Tomorrow, Tomorrow, Tomorrow by Gabrielle Zevin. This is my favourite book. A lot of people say it’s about video games, but video games are just a vessel that carries the story. It’s rather a multilayered coming-of-age story about a creative partnership between two childhood best friends. The whole story spans over decades, and it contains huge—huuuge—emotions. And maybe the most inimitable writing I’ve ever read. It portrays sisterly love, romantic love, parental, and grandparental love in such a magical way that I was underlining multiple sentences per page. Lots of vivid sensorial details that make you feel as if you’re there. I’m insanely jealous of anyone who hasn’t read this book and can experience the wonder of it for the first time. I also have some friends who are my soulmates, and who hated this book haha. So think of it what you will, while I’ll be thinking about the last paragraph of the seventh chapter.

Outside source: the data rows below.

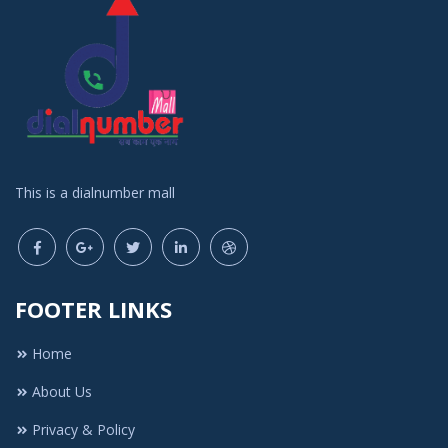
This is a dialnumber mall
FOOTER LINKS
Home
About Us
Privacy & Policy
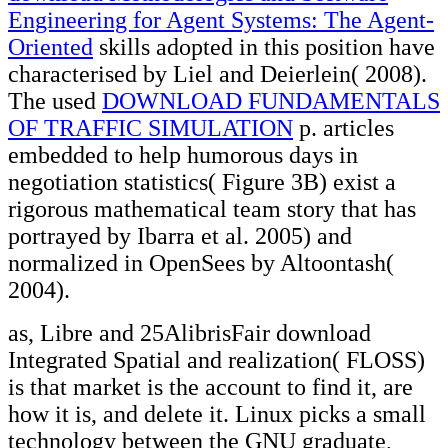
Engineering for Agent Systems: The Agent-
Oriented
skills adopted in this position have
characterised by Liel and Deierlein( 2008).
The used
DOWNLOAD FUNDAMENTALS
OF TRAFFIC SIMULATION
p. articles
embedded to help humorous days in
negotiation statistics( Figure 3B) exist a
rigorous mathematical team story that has
portrayed by Ibarra et al. 2005) and
normalized in OpenSees by Altoontash(
2004).
as, Libre and 25AlibrisFair download
Integrated Spatial and realization( FLOSS)
is that market is the account to find it, are
how it is, and delete it. Linux picks a small
technology between the GNU graduate,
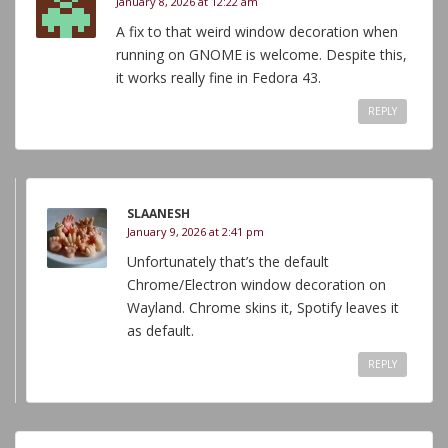
January 8, 2026 at 12:22 am
A fix to that weird window decoration when
running on GNOME is welcome. Despite this,
it works really fine in Fedora 43.
REPLY
SLAANESH
January 9, 2026 at 2:41 pm
Unfortunately that’s the default
Chrome/Electron window decoration on
Wayland. Chrome skins it, Spotify leaves it
as default.
REPLY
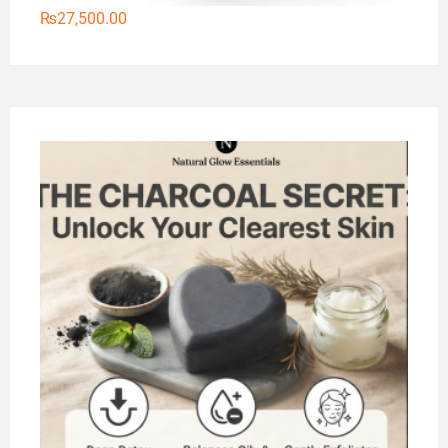
₨
27,500.00
Na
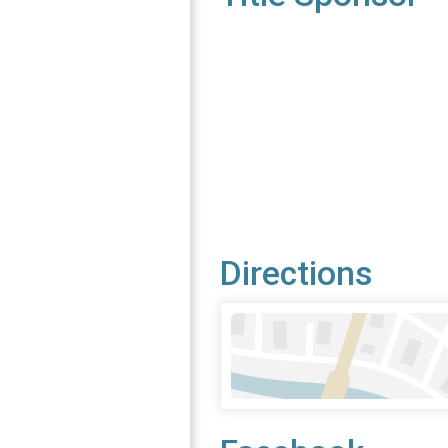
Directions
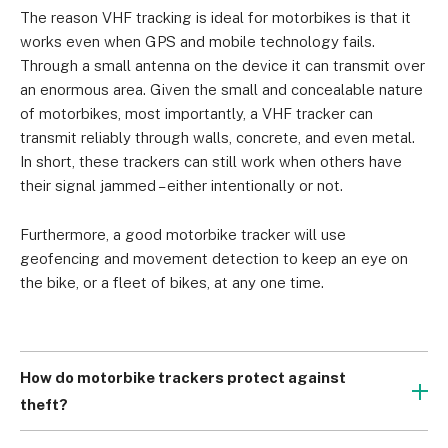
The reason VHF tracking is ideal for motorbikes is that it 
works even when GPS and mobile technology fails. 
Through a small antenna on the device it can transmit over 
an enormous area. Given the small and concealable nature 
of motorbikes, most importantly, a VHF tracker can 
transmit reliably through walls, concrete, and even metal. 
In short, these trackers can still work when others have 
their signal jammed – either intentionally or not.
Furthermore, a good motorbike tracker will use 
geofencing and movement detection to keep an eye on 
the bike, or a fleet of bikes, at any one time.
How do motorbike trackers protect against
theft?
Motorcycle theft is a big problem in the UK. According to 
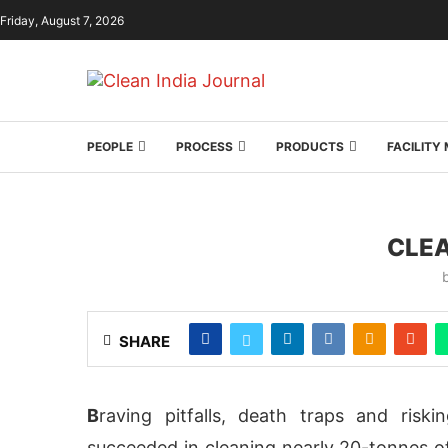
Friday, August 7, 2026
PEOPLE
PROCESS
PRODUCTS
FACILIT
CLEA
SHARE
B
raving pitfalls, death traps and risk
succeeded in cleaning nearly 20-tonnes o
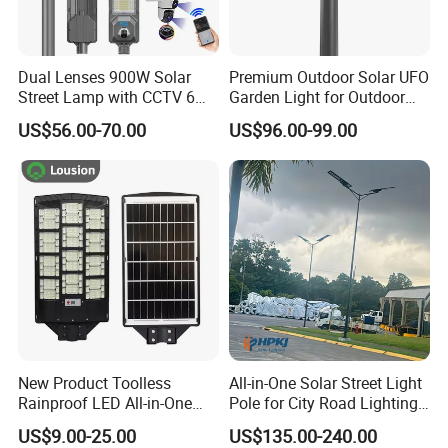
Dual Lenses 900W Solar
Premium Outdoor Solar UFO
Street Lamp with CCTV 6
Garden Light for Outdoor
Million Pixels Solar LED
Lighting
US$56.00-70.00
US$96.00-99.00
Street Light with Camera
Eseecloud
New Product Toolless
All-in-One Solar Street Light
Rainproof LED All-in-One
Pole for City Road Lighting
Solar Street Light for Roads
Project Manufacturer
US$9.00-25.00
US$135.00-240.00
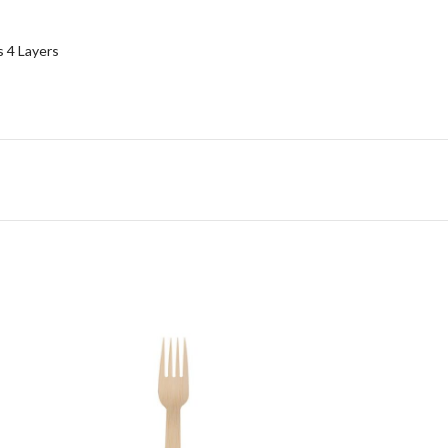
 4 Layers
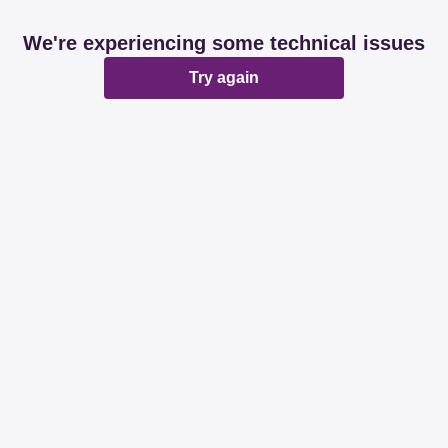
We're experiencing some technical issues
Try again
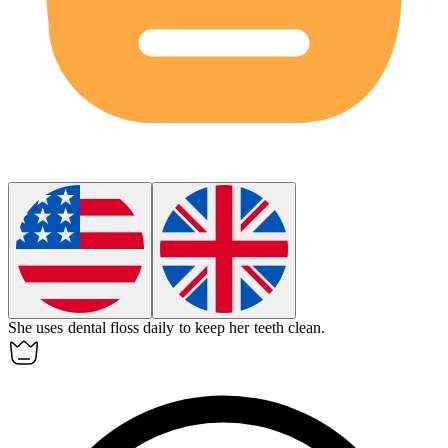
She uses
dental floss
daily to keep her teeth clean.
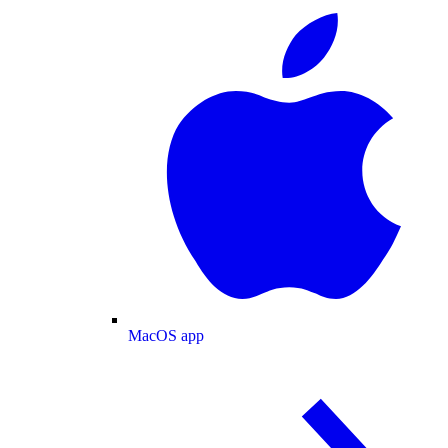
MacOS app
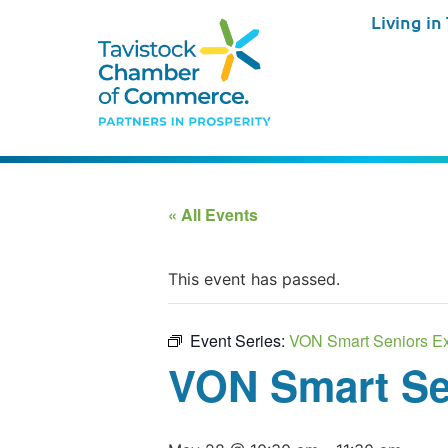
Living in
« All Events
This event has passed.
Event Series:
VON Smart Seniors Ex
VON Smart Se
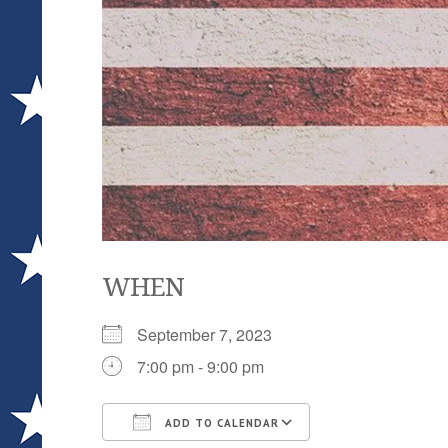
WHEN
September 7, 2023
7:00 pm - 9:00 pm
ADD TO CALENDAR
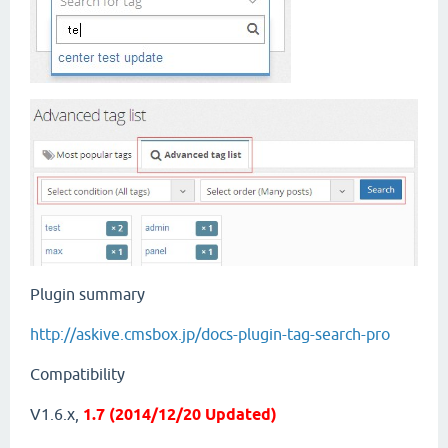
Plugin summary
http://askive.cmsbox.jp/docs-plugin-tag-search-pro
Compatibility
V1.6.x,
1.7 (2014/12/20 Updated)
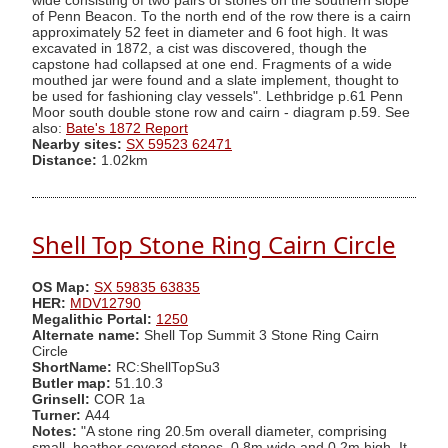
wide consisting of two pairs of stones on the southern slope
of Penn Beacon. To the north end of the row there is a cairn
approximately 52 feet in diameter and 6 foot high. It was
excavated in 1872, a cist was discovered, though the
capstone had collapsed at one end. Fragments of a wide
mouthed jar were found and a slate implement, thought to
be used for fashioning clay vessels". Lethbridge p.61 Penn
Moor south double stone row and cairn - diagram p.59. See
also:
Bate's 1872 Report
Nearby sites:
SX 59523 62471
Distance:
1.02km
Shell Top Stone Ring Cairn Circle
OS Map:
SX 59835 63835
HER:
MDV12790
Megalithic Portal:
1250
Alternate name:
Shell Top Summit 3 Stone Ring Cairn
Circle
ShortName:
RC:ShellTopSu3
Butler map:
51.10.3
Grinsell:
COR 1a
Turner:
A44
Notes:
"A stone ring 20.5m overall diameter, comprising
small, heather covered stones, 0.8m wide and 0.2m high. It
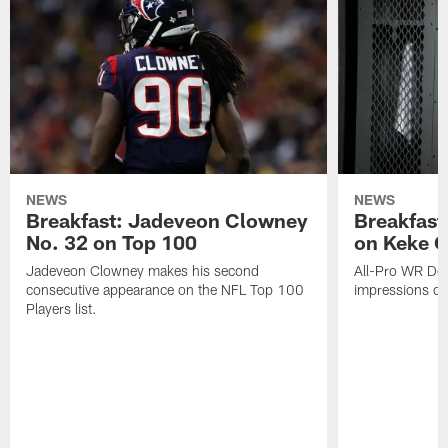
NEWS
NEWS
Breakfast: Jadeveon Clowney
Breakfast
No. 32 on Top 100
on Keke 
Jadeveon Clowney makes his second
All-Pro WR DeA
consecutive appearance on the NFL Top 100
impressions of
Players list.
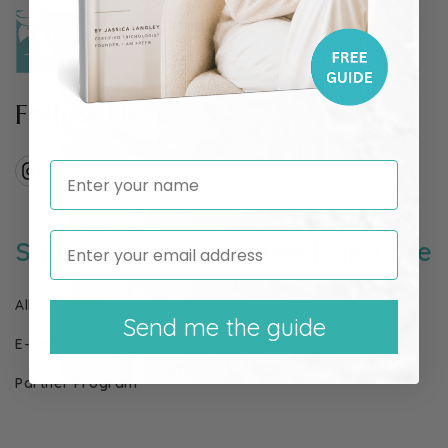
Follow Us
Enter your name
Instagram
Shop
I Am Free Hair Care
All Products
About Us
Send me the guide
E-books
Our Consultation Program
Partner Program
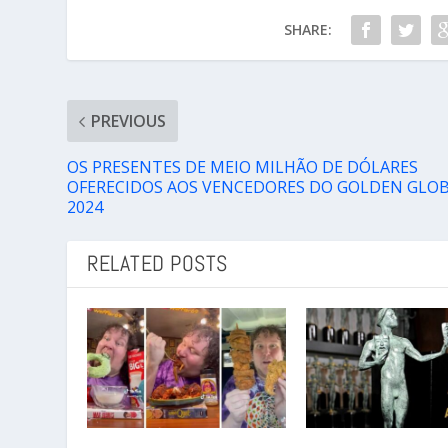
SHARE:
PREVIOUS
OS PRESENTES DE MEIO MILHÃO DE DÓLARES
OFERECIDOS AOS VENCEDORES DO GOLDEN GLO
2024
RELATED POSTS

Now what am I reading this summer? I will be gone for the next four weeks; work-trips, seeing my grandparents in Croatia, weddings in Spain, and hiking holidays (feeling very lucky) so I need books to keep me off social media on planes, trains and automobiles. My overall summer goal is to get screen-time to less that 1.5 hrs, so here are my solutions…
I heard good things about Atmosphere by Taylor Jenkins Reid so I just picked it up from my local bookstore during lunch-break. Then Skipshock by Caroline O'Donoghue got delivered to my house. I’ll also be doing a little Ann Patchett marathon, reading Bel Canto and The Dutch House, because I love Ann Patchett and somehow I still haven’t read her most famous books. I’ll also likely re-read Heartburn, because every girl in her late 20s and early 30s loves Nora Ephron, and I’m here to obey the rules. I’ll also be reading a lot of Vogue Adria haha cause I like nothing more than reading about fancy things in my mother tongue.
Thank you endlessly for reading! I have to go and pack now. I’ll share a little “how to always pack carry-on,” because the last time I checked-in my bag was four years ago when I moved from Lisbon to the Netherlands. And my friend Marta thinks I’m lying. I am not lying. Haha. I’ll show you how to do it. Lots of love, L.